# [Available data]
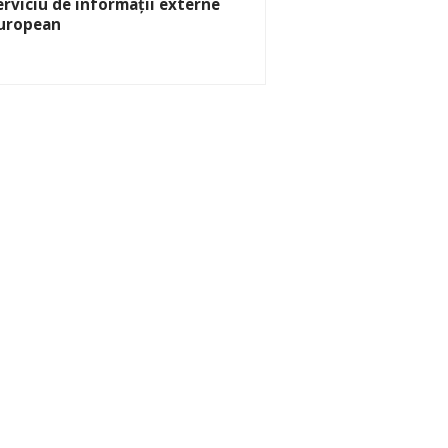
erviciu de informații externe
uropean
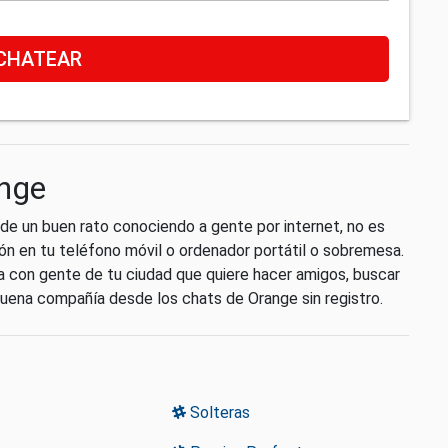
CHATEAR
ange
 de un buen rato conociendo a gente por internet, no es
ción en tu teléfono móvil o ordenador portátil o sobremesa.
la con gente de tu ciudad que quiere hacer amigos, buscar
 buena compañía desde los chats de Orange sin registro.
Solteras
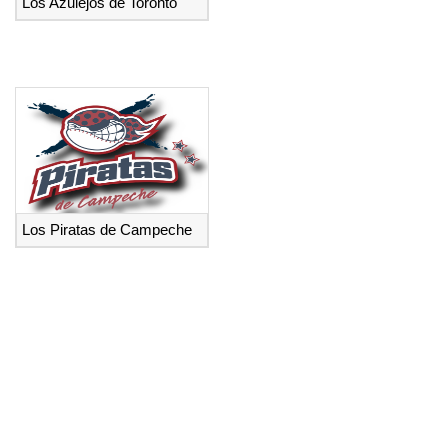
Los Azulejos de Toronto
Los Piratas de Campeche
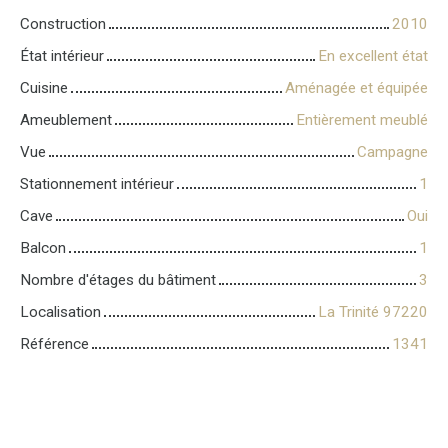
Construction
2010
État intérieur
En excellent état
Cuisine
Aménagée et équipée
Ameublement
Entièrement meublé
Vue
Campagne
Stationnement intérieur
1
Cave
Oui
Balcon
1
Nombre d'étages du bâtiment
3
Localisation
La Trinité 97220
Référence
1341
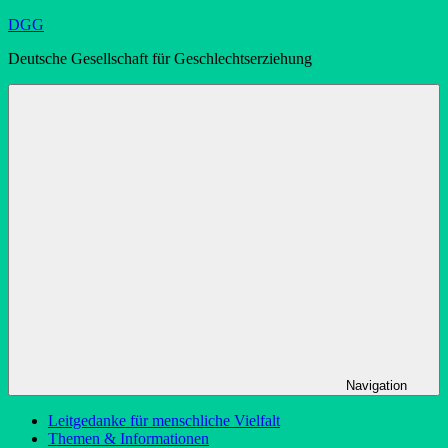
Zum
DGG
Inhalt
Deutsche Gesellschaft für Geschlechtserziehung
springen
Navigation
Leitgedanke für menschliche Vielfalt
Themen & Informationen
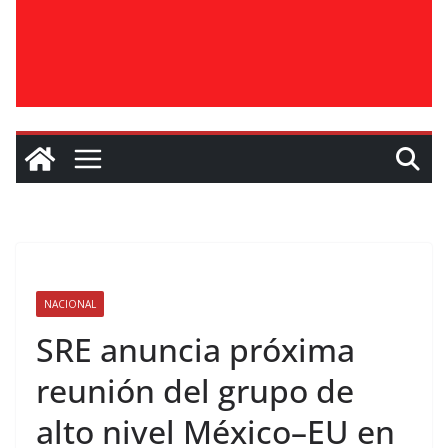
NACIONAL
SRE anuncia próxima
reunión del grupo de
alto nivel México–EU en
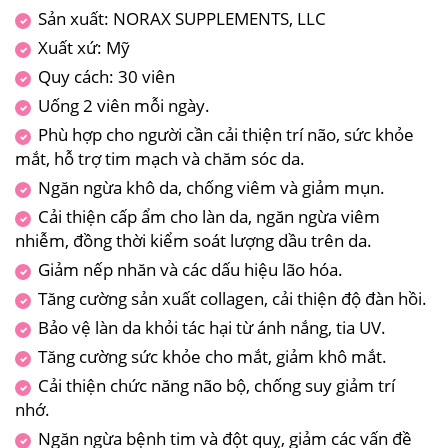
Sản xuất: NORAX SUPPLEMENTS, LLC
Xuất xứ: Mỹ
Quy cách: 30 viên
Uống 2 viên mỗi ngày.
Phù hợp cho người cần cải thiện trí não, sức khỏe
mắt, hỗ trợ tim mạch và chăm sóc da.
Ngăn ngừa khô da, chống viêm và giảm mụn.
Cải thiện cấp ẩm cho làn da, ngăn ngừa viêm
nhiễm, đồng thời kiểm soát lượng dầu trên da.
Giảm nếp nhăn và các dấu hiệu lão hóa.
Tăng cường sản xuất collagen, cải thiện độ đàn hồi.
Bảo vệ làn da khỏi tác hại từ ánh nắng, tia UV.
Tăng cường sức khỏe cho mắt, giảm khô mắt.
Cải thiện chức năng não bộ, chống suy giảm trí
nhớ.
Ngăn ngừa bệnh tim và đột quỵ, giảm các vấn đề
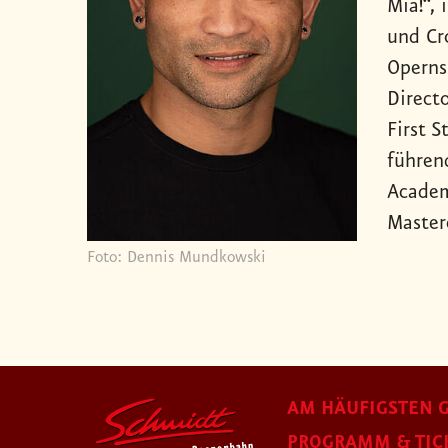
Mia!“,
und Cr
Operns
Direct
First 
führen
Academ
Master
Foto: Dennis Mundkowski
AM HÄUFIGSTEN G
PROGRAMM & TIC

# [Problem description]
Write out every line of text in the data above word for word, and leave the pictures out.

# [Task answer]
erviciu de informații externe
uropean
CHATEAR
ange
 de un buen rato conociendo a gente por internet, no es
ción en tu teléfono móvil o ordenador portátil o sobremesa.
la con gente de tu ciudad que quiere hacer amigos, buscar
 buena compañía desde los chats de Orange sin registro.
Solteras
Los Azulejos de Toronto
Los Piratas de Campeche
Construction
2010
État intérieur
En excellent état
Cuisine
Aménagée et équipée
Ameublement
Entièrement meublé
Vue
Campagne
Stationnement intérieur
1
Cave
Oui
Balcon
1
Nombre d'étages du bâtiment
3
Localisation
La Trinité 97220
Référence
1341
Zum
DGG
Inhalt
Deutsche Gesellschaft für Geschlechtserziehung
springen
Navigation
Leitgedanke für menschliche Vielfalt
Themen & Informationen
NACIONAL
SRE anuncia próxima
reunión del grupo de
alto nivel México–EU en
Sản xuất: NORAX SUPPLEMENTS, LLC
Xuất xứ: Mỹ
Quy cách: 30 viên
Uống 2 viên mỗi ngày.
Phù hợp cho người cần cải thiện trí não, sức khỏe
mắt, hỗ trợ tim mạch và chăm sóc da.
Ngăn ngừa khô da, chống viêm và giảm mụn.
Cải thiện cấp ẩm cho làn da, ngăn ngừa viêm
nhiễm, đồng thời kiểm soát lượng dầu trên da.
Giảm nếp nhăn và các dấu hiệu lão hóa.
Tăng cường sản xuất collagen, cải thiện độ đàn hồi.
Bảo vệ làn da khỏi tác hại từ ánh nắng, tia UV.
Tăng cường sức khỏe cho mắt, giảm khô mắt.
Cải thiện chức năng não bộ, chống suy giảm trí
nhớ.
Ngăn ngừa bệnh tim và đột quỵ, giảm các vấn đề
Mia!“,
und Cr
Operns
Direct
First 
führen
Academ
Master
Foto: Dennis Mundkowski
AM HÄUFIGSTEN G
PROGRAMM & TIC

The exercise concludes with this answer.